[Opening DATA FOR ANALYSIS section]

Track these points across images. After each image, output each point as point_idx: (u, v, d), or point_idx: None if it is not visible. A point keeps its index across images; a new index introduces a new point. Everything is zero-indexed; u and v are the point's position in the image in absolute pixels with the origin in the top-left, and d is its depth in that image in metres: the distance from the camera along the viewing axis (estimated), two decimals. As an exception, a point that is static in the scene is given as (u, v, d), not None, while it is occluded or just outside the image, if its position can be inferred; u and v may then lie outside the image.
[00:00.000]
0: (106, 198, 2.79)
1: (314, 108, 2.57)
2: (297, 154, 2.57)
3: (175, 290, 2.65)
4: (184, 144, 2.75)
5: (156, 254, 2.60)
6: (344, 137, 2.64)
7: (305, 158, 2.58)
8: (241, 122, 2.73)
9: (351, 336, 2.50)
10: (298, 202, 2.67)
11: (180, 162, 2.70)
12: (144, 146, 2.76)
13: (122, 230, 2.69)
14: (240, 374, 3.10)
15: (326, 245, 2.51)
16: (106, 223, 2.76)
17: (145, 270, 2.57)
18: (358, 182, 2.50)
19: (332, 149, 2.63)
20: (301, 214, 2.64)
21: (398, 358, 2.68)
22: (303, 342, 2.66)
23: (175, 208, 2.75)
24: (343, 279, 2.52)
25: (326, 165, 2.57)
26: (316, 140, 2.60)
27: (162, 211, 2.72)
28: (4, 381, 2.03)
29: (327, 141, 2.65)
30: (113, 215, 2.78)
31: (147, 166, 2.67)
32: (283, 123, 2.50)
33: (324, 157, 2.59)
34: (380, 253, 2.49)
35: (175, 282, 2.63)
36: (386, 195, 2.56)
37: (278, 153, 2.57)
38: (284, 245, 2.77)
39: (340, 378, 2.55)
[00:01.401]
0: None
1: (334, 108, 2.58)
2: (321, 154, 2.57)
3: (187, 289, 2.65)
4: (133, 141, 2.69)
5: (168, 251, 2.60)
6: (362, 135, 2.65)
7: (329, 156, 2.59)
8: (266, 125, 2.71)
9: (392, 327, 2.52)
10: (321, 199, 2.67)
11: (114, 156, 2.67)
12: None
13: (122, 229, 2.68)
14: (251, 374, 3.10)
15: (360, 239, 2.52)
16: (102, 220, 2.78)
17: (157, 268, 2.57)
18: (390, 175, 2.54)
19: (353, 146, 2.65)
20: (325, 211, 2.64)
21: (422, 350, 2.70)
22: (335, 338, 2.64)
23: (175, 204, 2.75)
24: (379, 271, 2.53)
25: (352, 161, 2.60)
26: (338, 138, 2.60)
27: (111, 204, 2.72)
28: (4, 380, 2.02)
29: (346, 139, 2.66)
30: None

[Closing DATA FOR ANALYSIS section]

[INSTRUCTIONS FOR THE TASK] Through the last line of the entries above, beginning at the line containing "9: (351, 336, 2.50)", transcribe each line exactly, both ends included and nothing more.

[WRITTEN REPLY]
9: (351, 336, 2.50)
10: (298, 202, 2.67)
11: (180, 162, 2.70)
12: (144, 146, 2.76)
13: (122, 230, 2.69)
14: (240, 374, 3.10)
15: (326, 245, 2.51)
16: (106, 223, 2.76)
17: (145, 270, 2.57)
18: (358, 182, 2.50)
19: (332, 149, 2.63)
20: (301, 214, 2.64)
21: (398, 358, 2.68)
22: (303, 342, 2.66)
23: (175, 208, 2.75)
24: (343, 279, 2.52)
25: (326, 165, 2.57)
26: (316, 140, 2.60)
27: (162, 211, 2.72)
28: (4, 381, 2.03)
29: (327, 141, 2.65)
30: (113, 215, 2.78)
31: (147, 166, 2.67)
32: (283, 123, 2.50)
33: (324, 157, 2.59)
34: (380, 253, 2.49)
35: (175, 282, 2.63)
36: (386, 195, 2.56)
37: (278, 153, 2.57)
38: (284, 245, 2.77)
39: (340, 378, 2.55)
[00:01.401]
0: None
1: (334, 108, 2.58)
2: (321, 154, 2.57)
3: (187, 289, 2.65)
4: (133, 141, 2.69)
5: (168, 251, 2.60)
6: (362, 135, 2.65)
7: (329, 156, 2.59)
8: (266, 125, 2.71)
9: (392, 327, 2.52)
10: (321, 199, 2.67)
11: (114, 156, 2.67)
12: None
13: (122, 229, 2.68)
14: (251, 374, 3.10)
15: (360, 239, 2.52)
16: (102, 220, 2.78)
17: (157, 268, 2.57)
18: (390, 175, 2.54)
19: (353, 146, 2.65)
20: (325, 211, 2.64)
21: (422, 350, 2.70)
22: (335, 338, 2.64)
23: (175, 204, 2.75)
24: (379, 271, 2.53)
25: (352, 161, 2.60)
26: (338, 138, 2.60)
27: (111, 204, 2.72)
28: (4, 380, 2.02)
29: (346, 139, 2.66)
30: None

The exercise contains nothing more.